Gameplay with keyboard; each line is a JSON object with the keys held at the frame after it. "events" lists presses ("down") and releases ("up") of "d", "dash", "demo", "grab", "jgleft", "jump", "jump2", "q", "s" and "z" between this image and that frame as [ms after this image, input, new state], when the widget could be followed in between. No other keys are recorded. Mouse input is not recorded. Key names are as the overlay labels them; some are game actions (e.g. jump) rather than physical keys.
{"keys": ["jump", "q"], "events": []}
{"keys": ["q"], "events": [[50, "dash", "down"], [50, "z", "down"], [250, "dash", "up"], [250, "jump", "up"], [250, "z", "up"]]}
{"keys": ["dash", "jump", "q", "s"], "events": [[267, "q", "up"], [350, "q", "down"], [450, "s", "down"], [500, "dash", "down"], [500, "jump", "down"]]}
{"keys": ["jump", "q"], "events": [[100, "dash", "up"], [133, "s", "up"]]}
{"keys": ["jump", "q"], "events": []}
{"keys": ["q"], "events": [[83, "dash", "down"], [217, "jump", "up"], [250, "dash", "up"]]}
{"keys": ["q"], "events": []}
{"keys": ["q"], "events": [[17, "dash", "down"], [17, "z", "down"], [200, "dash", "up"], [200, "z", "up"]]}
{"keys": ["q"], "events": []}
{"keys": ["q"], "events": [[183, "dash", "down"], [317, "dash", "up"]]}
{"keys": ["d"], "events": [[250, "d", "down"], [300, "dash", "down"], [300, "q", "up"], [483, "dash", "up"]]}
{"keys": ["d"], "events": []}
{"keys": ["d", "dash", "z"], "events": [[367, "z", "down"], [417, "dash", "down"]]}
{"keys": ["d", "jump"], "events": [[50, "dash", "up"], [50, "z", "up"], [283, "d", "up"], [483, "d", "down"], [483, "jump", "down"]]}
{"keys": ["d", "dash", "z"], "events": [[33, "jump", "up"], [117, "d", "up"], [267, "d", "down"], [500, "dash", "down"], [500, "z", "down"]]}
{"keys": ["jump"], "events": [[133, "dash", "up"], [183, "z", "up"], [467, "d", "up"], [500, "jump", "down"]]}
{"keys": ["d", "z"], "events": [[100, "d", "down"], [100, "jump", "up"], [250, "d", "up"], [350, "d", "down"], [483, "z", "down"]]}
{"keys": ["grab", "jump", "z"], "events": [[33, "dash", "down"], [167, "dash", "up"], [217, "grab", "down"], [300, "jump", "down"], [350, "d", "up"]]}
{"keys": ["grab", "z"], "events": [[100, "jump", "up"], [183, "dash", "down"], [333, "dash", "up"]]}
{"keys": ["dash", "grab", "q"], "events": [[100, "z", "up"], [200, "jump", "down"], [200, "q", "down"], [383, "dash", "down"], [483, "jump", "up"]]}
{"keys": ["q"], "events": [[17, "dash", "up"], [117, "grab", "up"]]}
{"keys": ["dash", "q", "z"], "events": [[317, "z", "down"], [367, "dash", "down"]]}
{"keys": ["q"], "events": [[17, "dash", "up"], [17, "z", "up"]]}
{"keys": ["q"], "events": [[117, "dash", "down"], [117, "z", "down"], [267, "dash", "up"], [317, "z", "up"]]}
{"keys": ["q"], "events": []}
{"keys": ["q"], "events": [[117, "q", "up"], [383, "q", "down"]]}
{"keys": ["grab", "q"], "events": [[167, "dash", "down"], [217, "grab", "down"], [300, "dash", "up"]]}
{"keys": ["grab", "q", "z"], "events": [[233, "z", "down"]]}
______
Each of the records is to be written out again without alteration.

EXERCISE OUTPUT =
Gameplay with keyboard; each line is a JSON object with the keys held at the frame after it. "events" lists presses ("down") and releases ("up") of "d", "dash", "demo", "grab", "jgleft", "jump", "jump2", "q", "s" and "z" between this image and that frame as [ms after this image, input, new state], when the widget could be followed in between. No other keys are recorded. Mouse input is not recorded. Key names are as the overlay labels them; some are game actions (e.g. jump) rather than physical keys.
{"keys": ["jump", "q"], "events": []}
{"keys": ["q"], "events": [[50, "dash", "down"], [50, "z", "down"], [250, "dash", "up"], [250, "jump", "up"], [250, "z", "up"]]}
{"keys": ["dash", "jump", "q", "s"], "events": [[267, "q", "up"], [350, "q", "down"], [450, "s", "down"], [500, "dash", "down"], [500, "jump", "down"]]}
{"keys": ["jump", "q"], "events": [[100, "dash", "up"], [133, "s", "up"]]}
{"keys": ["jump", "q"], "events": []}
{"keys": ["q"], "events": [[83, "dash", "down"], [217, "jump", "up"], [250, "dash", "up"]]}
{"keys": ["q"], "events": []}
{"keys": ["q"], "events": [[17, "dash", "down"], [17, "z", "down"], [200, "dash", "up"], [200, "z", "up"]]}
{"keys": ["q"], "events": []}
{"keys": ["q"], "events": [[183, "dash", "down"], [317, "dash", "up"]]}
{"keys": ["d"], "events": [[250, "d", "down"], [300, "dash", "down"], [300, "q", "up"], [483, "dash", "up"]]}
{"keys": ["d"], "events": []}
{"keys": ["d", "dash", "z"], "events": [[367, "z", "down"], [417, "dash", "down"]]}
{"keys": ["d", "jump"], "events": [[50, "dash", "up"], [50, "z", "up"], [283, "d", "up"], [483, "d", "down"], [483, "jump", "down"]]}
{"keys": ["d", "dash", "z"], "events": [[33, "jump", "up"], [117, "d", "up"], [267, "d", "down"], [500, "dash", "down"], [500, "z", "down"]]}
{"keys": ["jump"], "events": [[133, "dash", "up"], [183, "z", "up"], [467, "d", "up"], [500, "jump", "down"]]}
{"keys": ["d", "z"], "events": [[100, "d", "down"], [100, "jump", "up"], [250, "d", "up"], [350, "d", "down"], [483, "z", "down"]]}
{"keys": ["grab", "jump", "z"], "events": [[33, "dash", "down"], [167, "dash", "up"], [217, "grab", "down"], [300, "jump", "down"], [350, "d", "up"]]}
{"keys": ["grab", "z"], "events": [[100, "jump", "up"], [183, "dash", "down"], [333, "dash", "up"]]}
{"keys": ["dash", "grab", "q"], "events": [[100, "z", "up"], [200, "jump", "down"], [200, "q", "down"], [383, "dash", "down"], [483, "jump", "up"]]}
{"keys": ["q"], "events": [[17, "dash", "up"], [117, "grab", "up"]]}
{"keys": ["dash", "q", "z"], "events": [[317, "z", "down"], [367, "dash", "down"]]}
{"keys": ["q"], "events": [[17, "dash", "up"], [17, "z", "up"]]}
{"keys": ["q"], "events": [[117, "dash", "down"], [117, "z", "down"], [267, "dash", "up"], [317, "z", "up"]]}
{"keys": ["q"], "events": []}
{"keys": ["q"], "events": [[117, "q", "up"], [383, "q", "down"]]}
{"keys": ["grab", "q"], "events": [[167, "dash", "down"], [217, "grab", "down"], [300, "dash", "up"]]}
{"keys": ["grab", "q", "z"], "events": [[233, "z", "down"]]}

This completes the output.